- RECORDS TO USE
■ ■ ■ ■
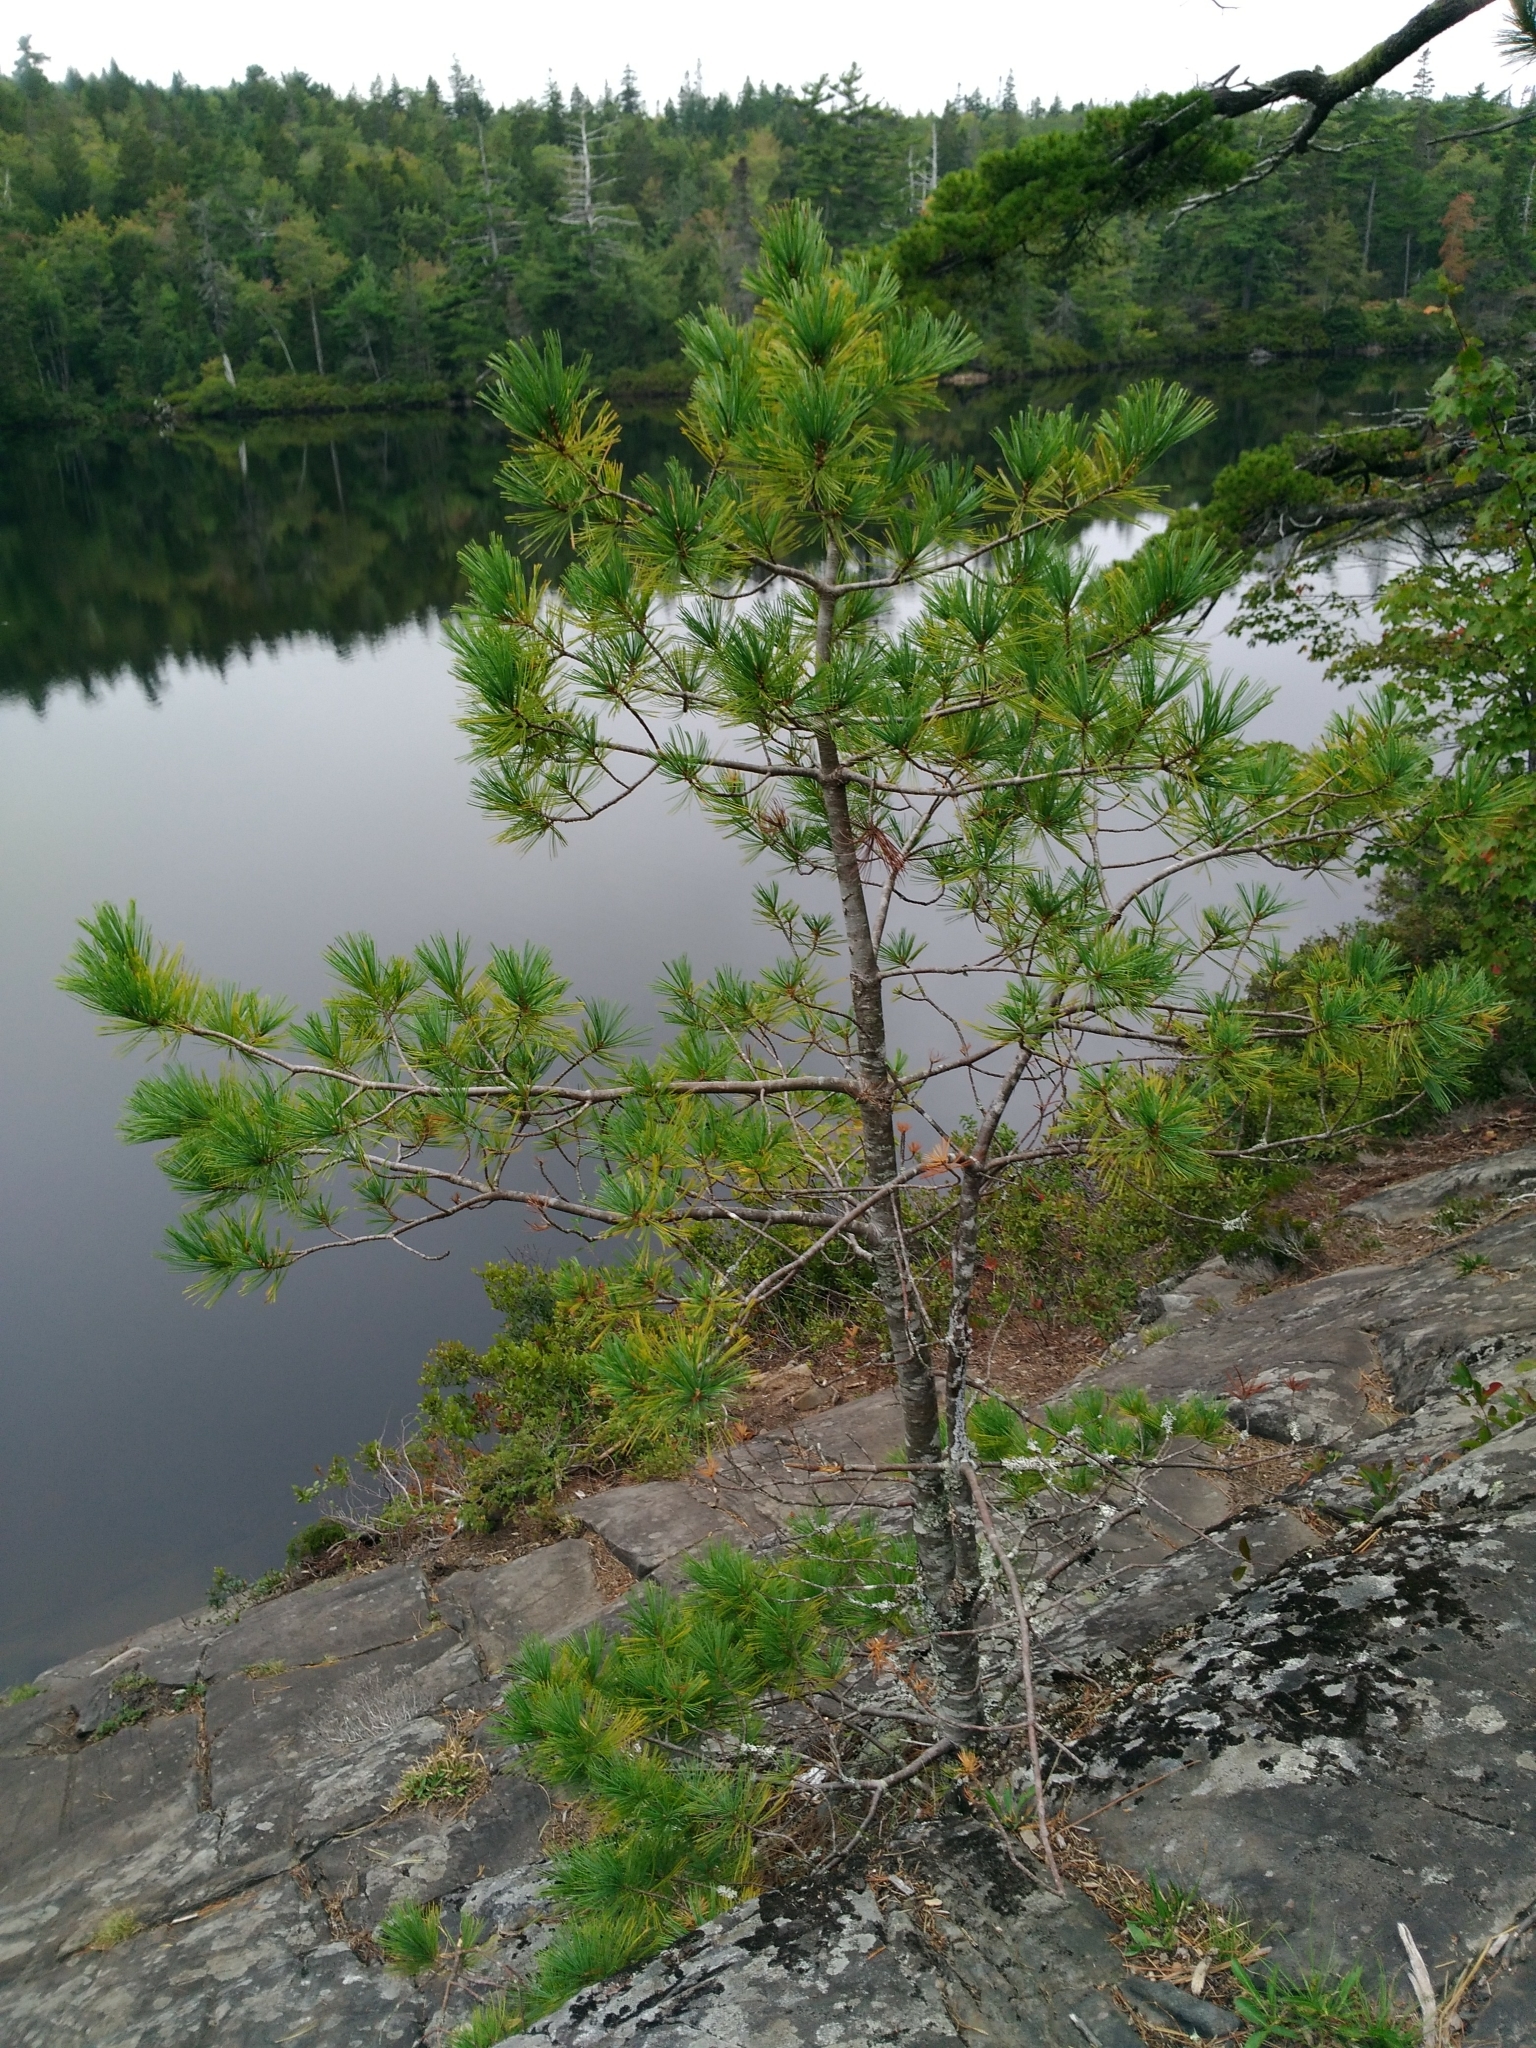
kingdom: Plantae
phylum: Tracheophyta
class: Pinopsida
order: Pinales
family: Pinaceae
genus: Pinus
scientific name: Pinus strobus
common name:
■ ■ ■ ■
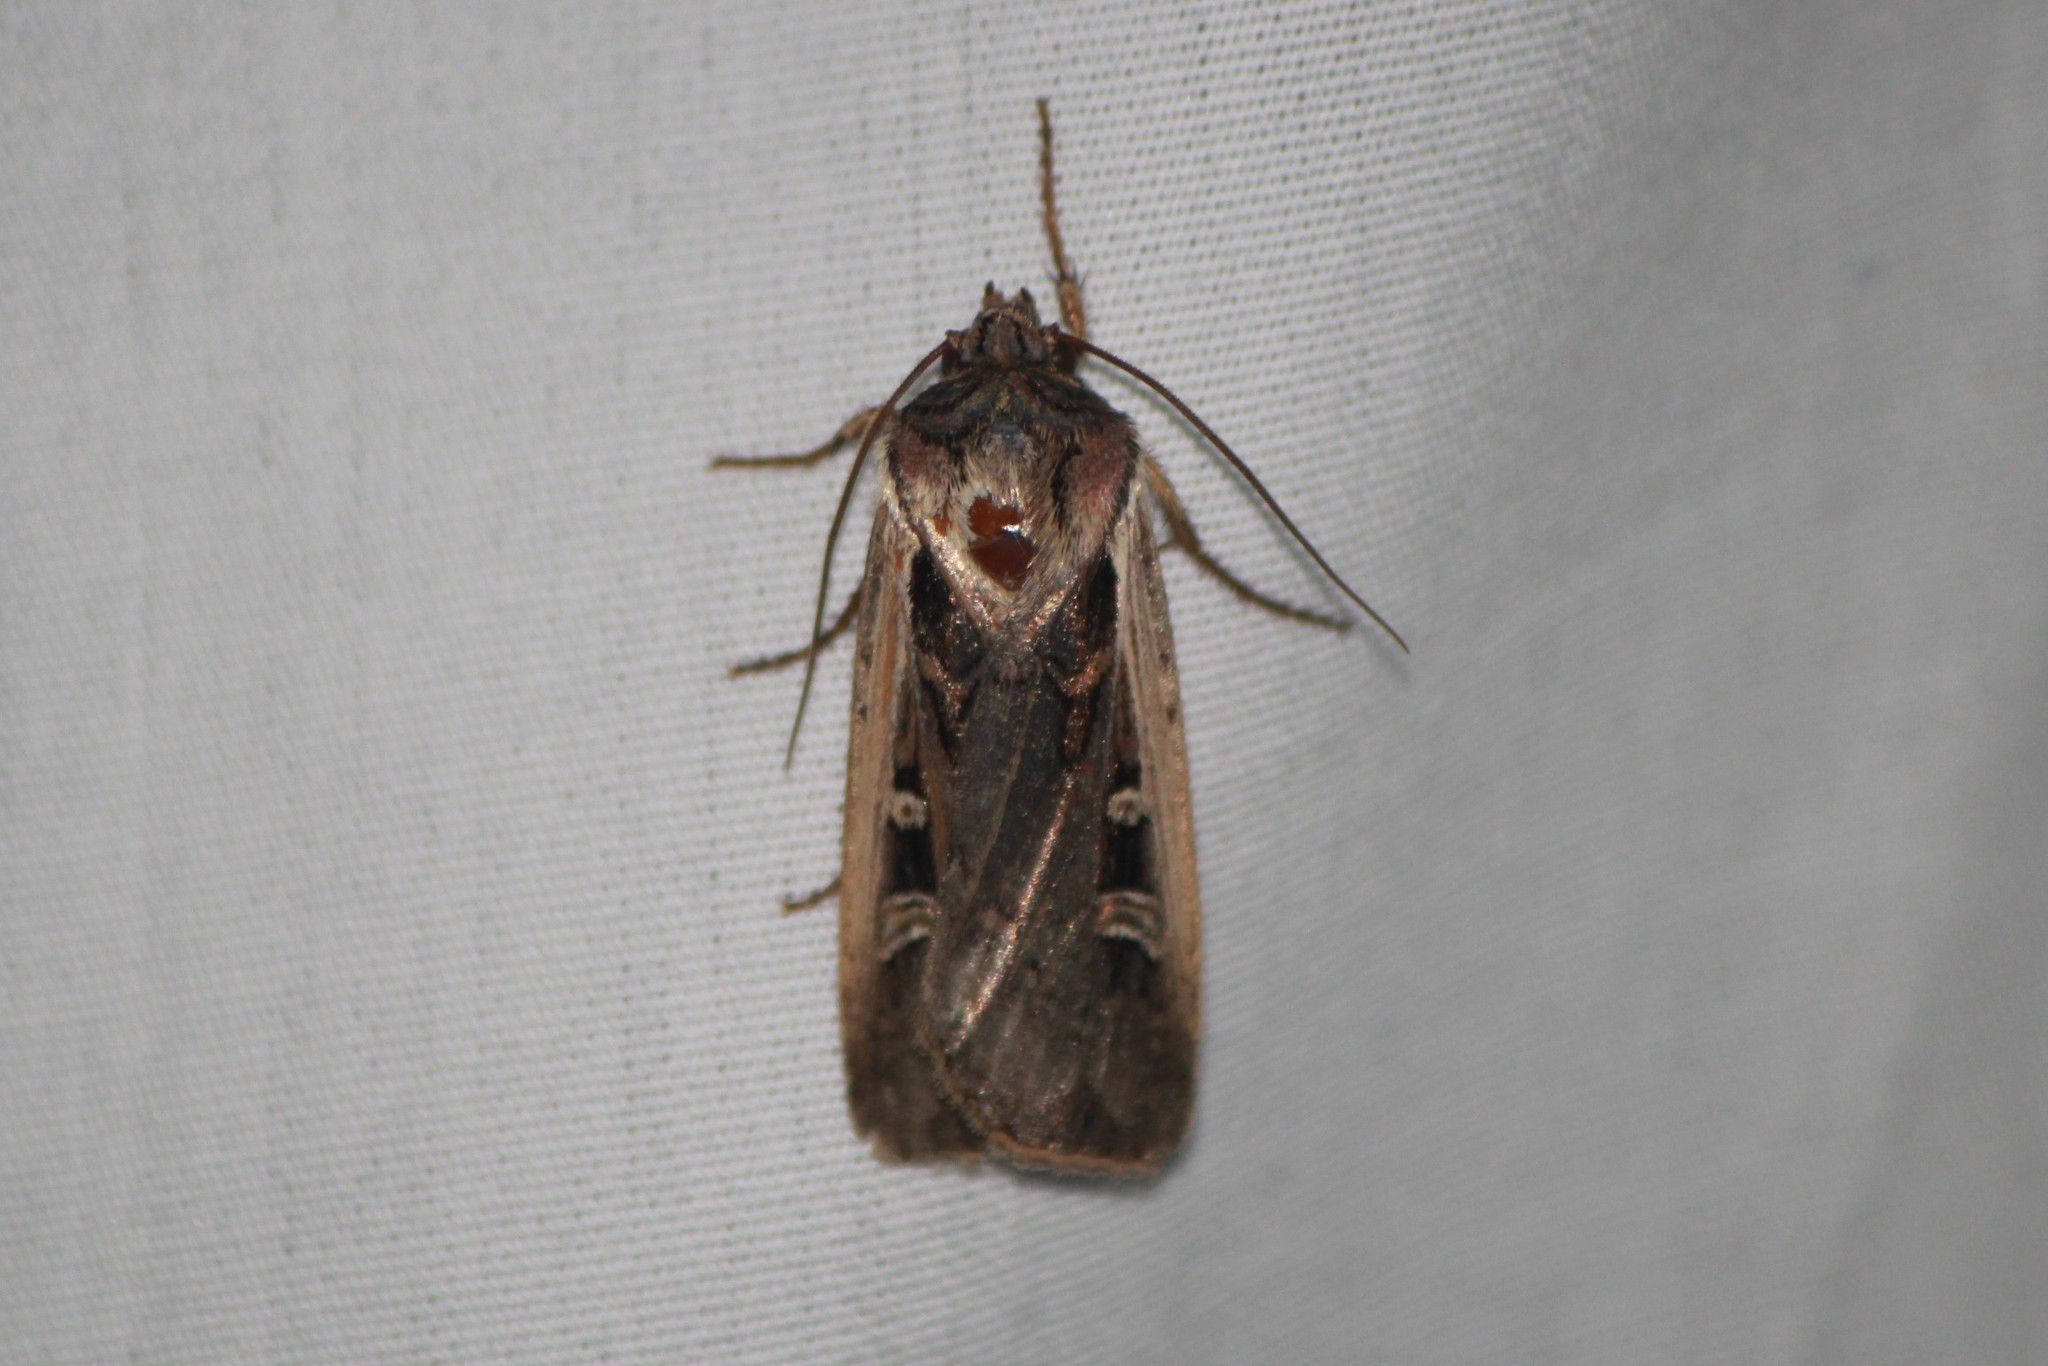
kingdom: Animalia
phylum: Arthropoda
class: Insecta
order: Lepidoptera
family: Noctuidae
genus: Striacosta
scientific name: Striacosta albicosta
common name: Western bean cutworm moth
■ ■ ■ ■
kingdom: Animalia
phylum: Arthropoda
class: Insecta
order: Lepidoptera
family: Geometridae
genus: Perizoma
■ ■ ■ ■
Reproduce word for word the lines of the records from the line containing "kingdom: Plantae" through the line containing "scientific name: Pinus strobus", both included.

kingdom: Plantae
phylum: Tracheophyta
class: Pinopsida
order: Pinales
family: Pinaceae
genus: Pinus
scientific name: Pinus strobus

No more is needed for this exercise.